[抽出テキスト]
前回、Tableauをこれから始める方へ向け「Tableau使いになるために知っておきたい3つのこと」を投稿しました。
今回、Tableauを通して得られた「データ分析スキル」を中心に紹介したいと思います。
- 新しい分野に挑戦したいと考えている方
- データ分析に興味があり、何か初めてみたいと思う方
- データ分析で必要な技術スキルがイメージできない方
- データの前処理スキル
- データ視覚化スキル
私がデータ分析業務に参画したのは2019年2月となります。現時点(2020年12月)までの約2年間、複数のお客様へTablaeu導入支援を行ってきました。
お客様の業界としては、飲食/航空/金融・保険/IT・通信など様々です。
主な業務内容としては以下2つとなります。

[提供資料]
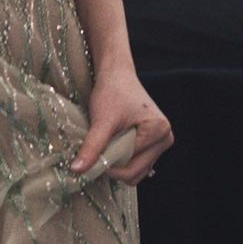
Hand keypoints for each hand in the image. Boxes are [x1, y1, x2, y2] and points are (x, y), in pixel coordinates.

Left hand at [70, 68, 171, 185]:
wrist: (115, 73)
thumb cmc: (111, 90)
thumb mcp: (101, 120)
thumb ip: (92, 146)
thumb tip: (76, 170)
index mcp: (159, 131)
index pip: (133, 165)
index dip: (109, 165)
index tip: (91, 158)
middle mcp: (166, 138)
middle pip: (137, 170)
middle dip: (115, 166)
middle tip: (95, 154)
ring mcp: (161, 141)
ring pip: (137, 169)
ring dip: (118, 164)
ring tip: (104, 146)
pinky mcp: (153, 141)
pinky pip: (137, 162)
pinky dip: (123, 159)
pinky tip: (111, 146)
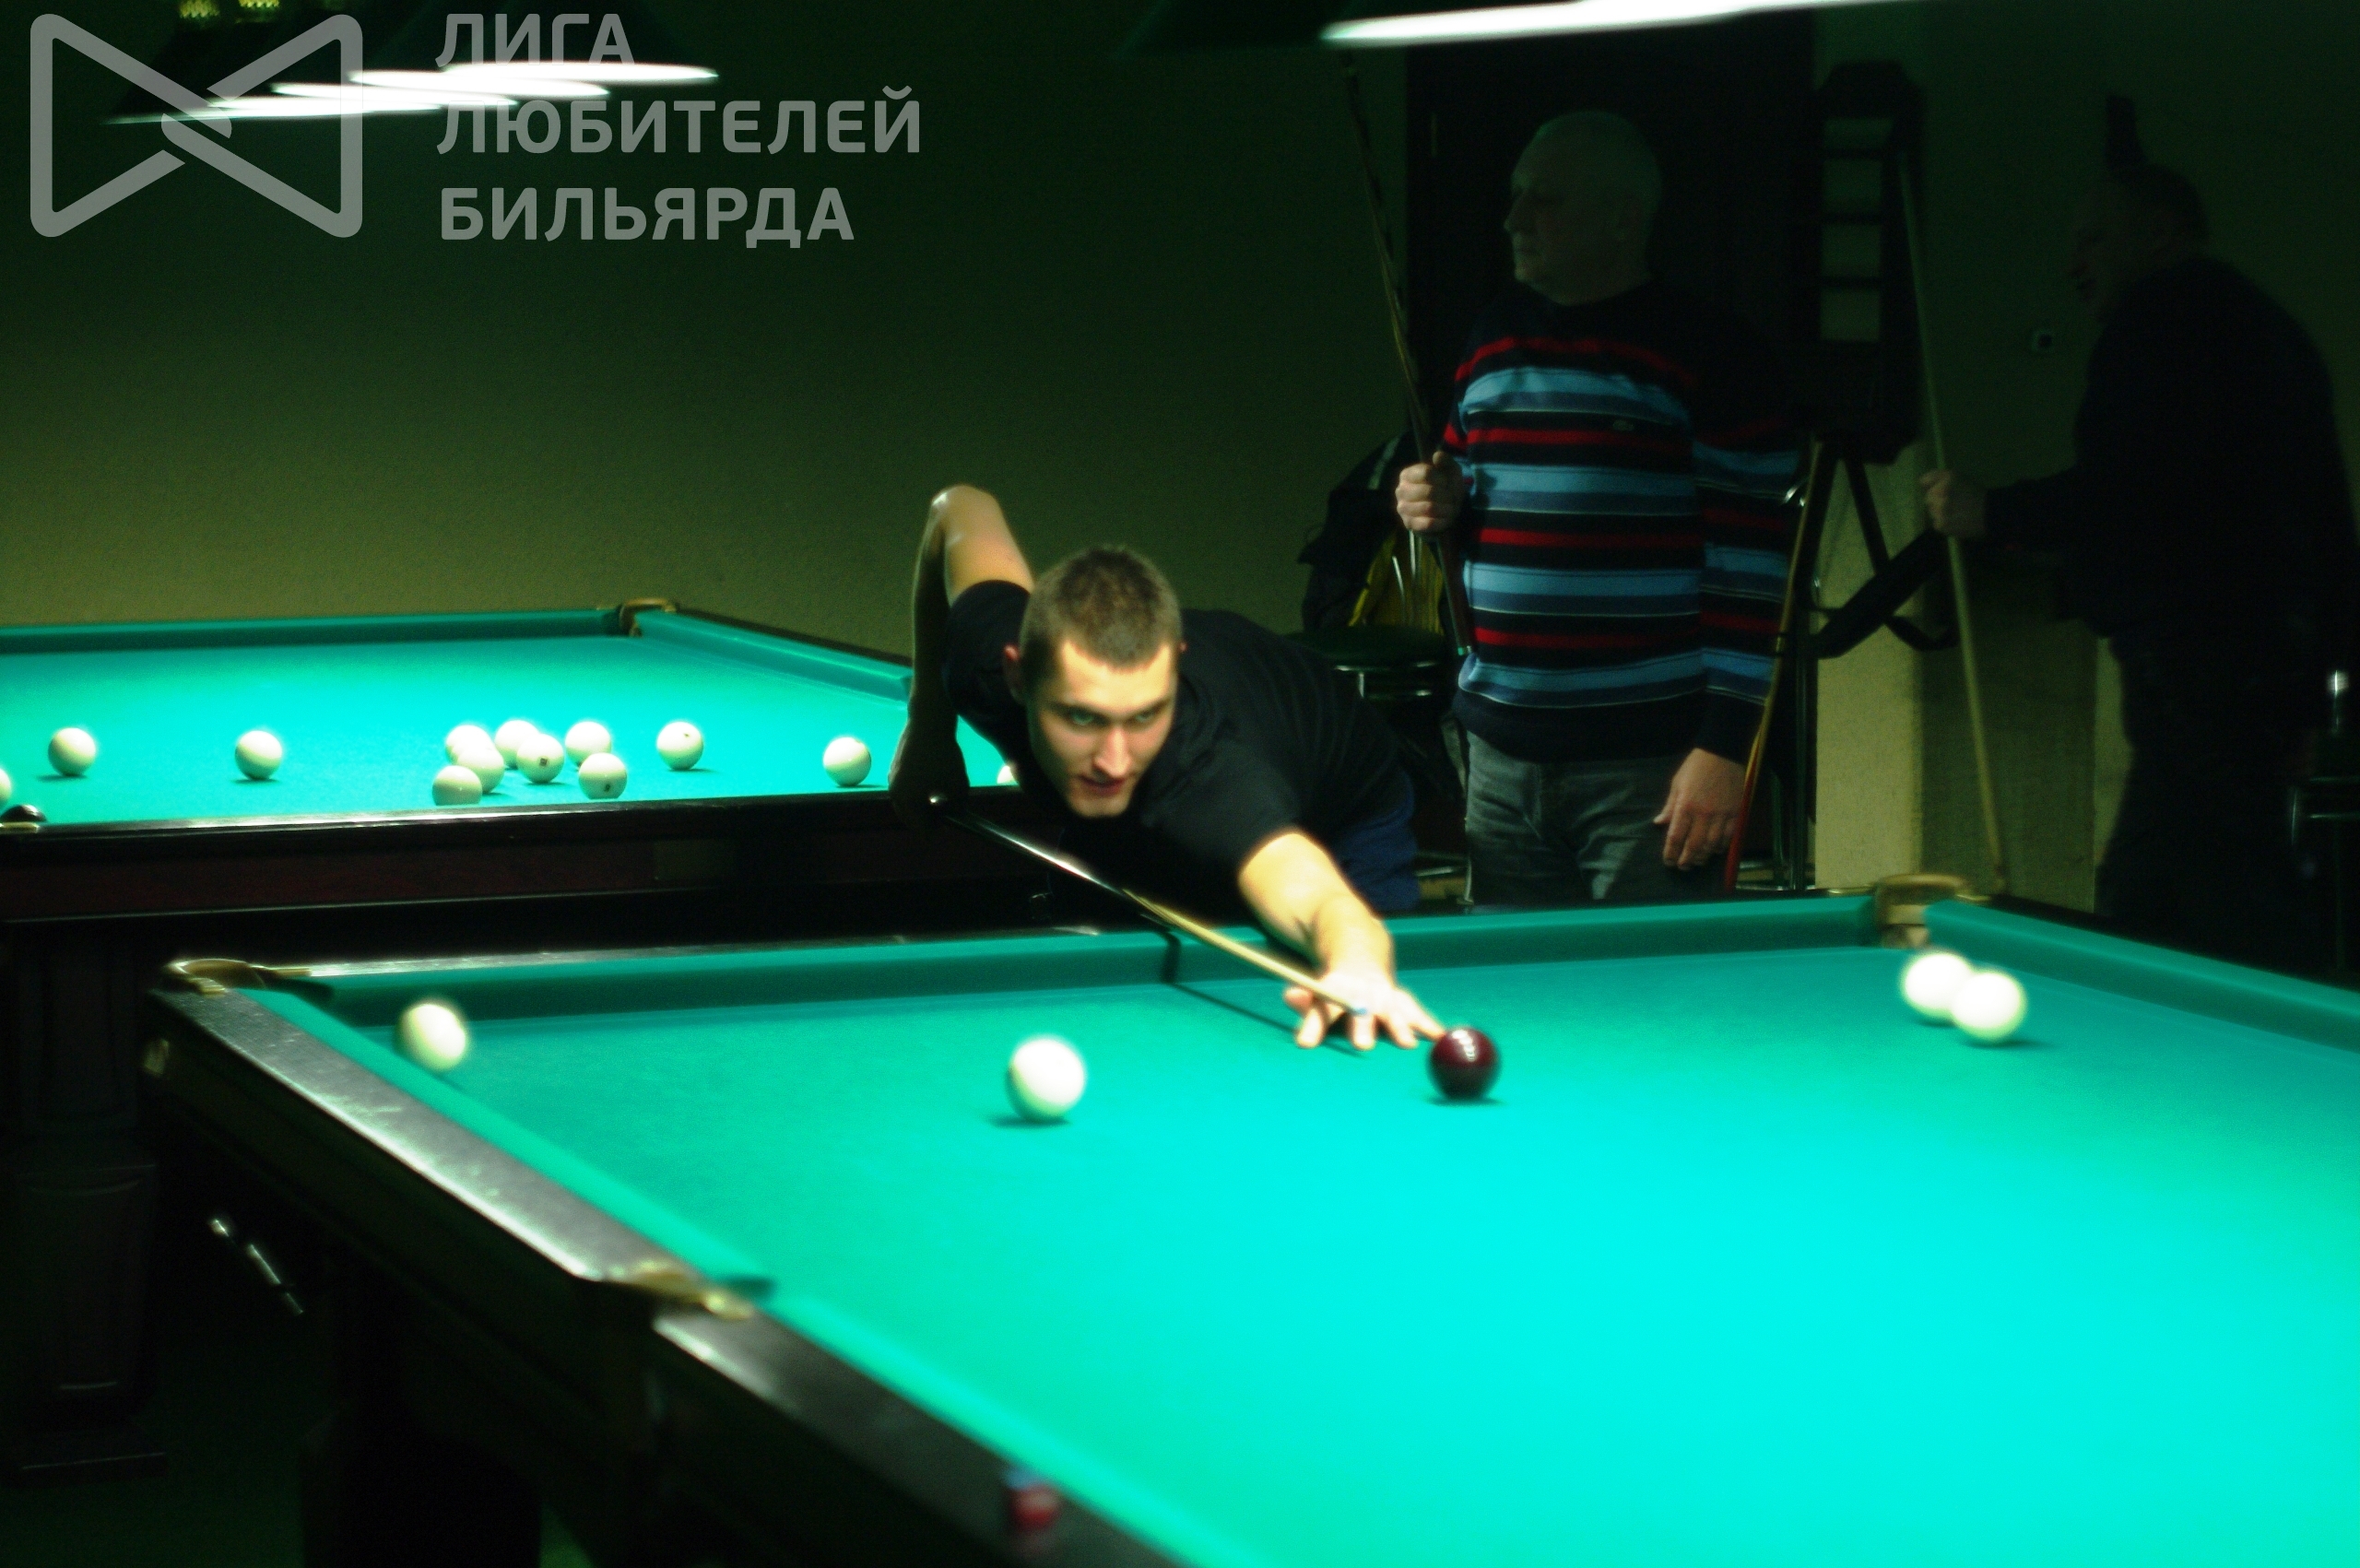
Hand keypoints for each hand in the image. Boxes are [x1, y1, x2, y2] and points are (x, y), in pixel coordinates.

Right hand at [887, 713, 969, 831]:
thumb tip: (955, 817)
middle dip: (927, 817)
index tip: (950, 819)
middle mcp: (895, 793)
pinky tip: (931, 775)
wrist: (928, 722)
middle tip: (946, 809)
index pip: (922, 829)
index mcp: (907, 802)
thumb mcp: (958, 787)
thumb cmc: (945, 757)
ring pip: (907, 803)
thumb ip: (956, 808)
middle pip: (911, 818)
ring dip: (921, 802)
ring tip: (940, 789)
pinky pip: (905, 788)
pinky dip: (916, 789)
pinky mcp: (894, 767)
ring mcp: (892, 780)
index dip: (938, 827)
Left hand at [1284, 960, 1440, 1051]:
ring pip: (1393, 1012)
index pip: (1323, 1010)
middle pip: (1361, 1014)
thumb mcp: (1315, 991)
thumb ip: (1304, 1001)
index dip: (1313, 1027)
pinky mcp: (1401, 1002)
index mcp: (1336, 992)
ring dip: (1400, 1028)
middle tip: (1362, 1045)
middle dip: (1363, 1028)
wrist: (1360, 955)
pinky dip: (1427, 1024)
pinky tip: (1440, 1036)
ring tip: (1407, 1044)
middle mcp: (1362, 996)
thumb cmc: (1334, 986)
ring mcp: (1384, 998)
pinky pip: (1416, 1013)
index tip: (1305, 1044)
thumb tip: (1291, 996)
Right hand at [1395, 450, 1468, 533]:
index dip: (1442, 479)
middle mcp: (1401, 491)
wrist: (1444, 510)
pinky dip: (1442, 521)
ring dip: (1446, 509)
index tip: (1447, 483)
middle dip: (1447, 496)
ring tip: (1451, 508)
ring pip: (1429, 508)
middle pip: (1428, 491)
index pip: (1426, 473)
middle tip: (1452, 498)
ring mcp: (1403, 508)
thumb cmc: (1445, 487)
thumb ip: (1446, 461)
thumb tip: (1436, 456)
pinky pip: (1428, 523)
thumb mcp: (1449, 471)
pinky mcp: (1409, 524)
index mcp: (1407, 474)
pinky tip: (1446, 518)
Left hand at [1654, 748, 1745, 869]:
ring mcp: (1722, 815)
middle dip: (1687, 860)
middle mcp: (1703, 814)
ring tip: (1697, 861)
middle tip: (1682, 867)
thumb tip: (1659, 824)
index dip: (1671, 853)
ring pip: (1712, 845)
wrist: (1722, 753)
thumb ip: (1669, 807)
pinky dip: (1721, 846)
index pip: (1676, 837)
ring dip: (1703, 857)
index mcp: (1685, 806)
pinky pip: (1729, 836)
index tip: (1668, 861)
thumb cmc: (1695, 767)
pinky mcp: (1735, 812)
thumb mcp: (1677, 784)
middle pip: (1694, 846)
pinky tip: (1714, 850)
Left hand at [1919, 470, 1988, 539]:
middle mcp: (1940, 494)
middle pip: (1928, 498)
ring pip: (1931, 511)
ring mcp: (1939, 511)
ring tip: (1955, 512)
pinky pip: (1936, 523)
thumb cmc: (1975, 493)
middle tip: (1952, 502)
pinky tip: (1955, 520)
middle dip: (1937, 500)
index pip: (1924, 481)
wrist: (1990, 513)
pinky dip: (1943, 523)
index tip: (1944, 490)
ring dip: (1940, 512)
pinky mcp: (1941, 525)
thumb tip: (1920, 482)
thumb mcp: (1958, 477)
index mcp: (1946, 479)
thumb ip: (1937, 476)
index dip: (1934, 486)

[課題内容] Tableauを通して得たデータ分析スキルを紹介する抽出テキストを、最後の文の後から書き進めよ。

[解答例]
- ダッシュボード作成
- データ共有基盤構築
これらの実務経験を通して得られたデータ分析スキル(今回は「ダッシュボード作成」)の内2つを以下に記載します。
データを視覚化するにあたり、データの前処理スキルが必要となります。
データは常に見やすく、まとまって連携されるものではありません。
上図のように多くの流入元からデータが発生します。データを視覚化するにあたり、データを収集・加工(データクレンジング)することが大前提です。
データを加工する際、ETLツールと呼ばれるもので作業をすることが多いです。
代表的なETLツールとして、
- Alteryx(アルテリックス / アルタリクス)
- Talend
など様々あります。私はTableau社が提供しているTableau Prepを操作する機会が多いです。
※Tableau PrepのGUI画面。(青枠・インプットデータ/緑枠・アウトプットデータ)
私が苦労した経験として、1000列近い横持ちのデータを集計しやすいように加工することでした。データを活用目的毎に分割し、横持ちを縦持ちへ変換(ピポッド)することで難所を乗り越えました。
データの収集・加工を経て、ようやくデータの視覚化を行います。
私が視覚化をするうえで、特に重要と考えているのは以下です。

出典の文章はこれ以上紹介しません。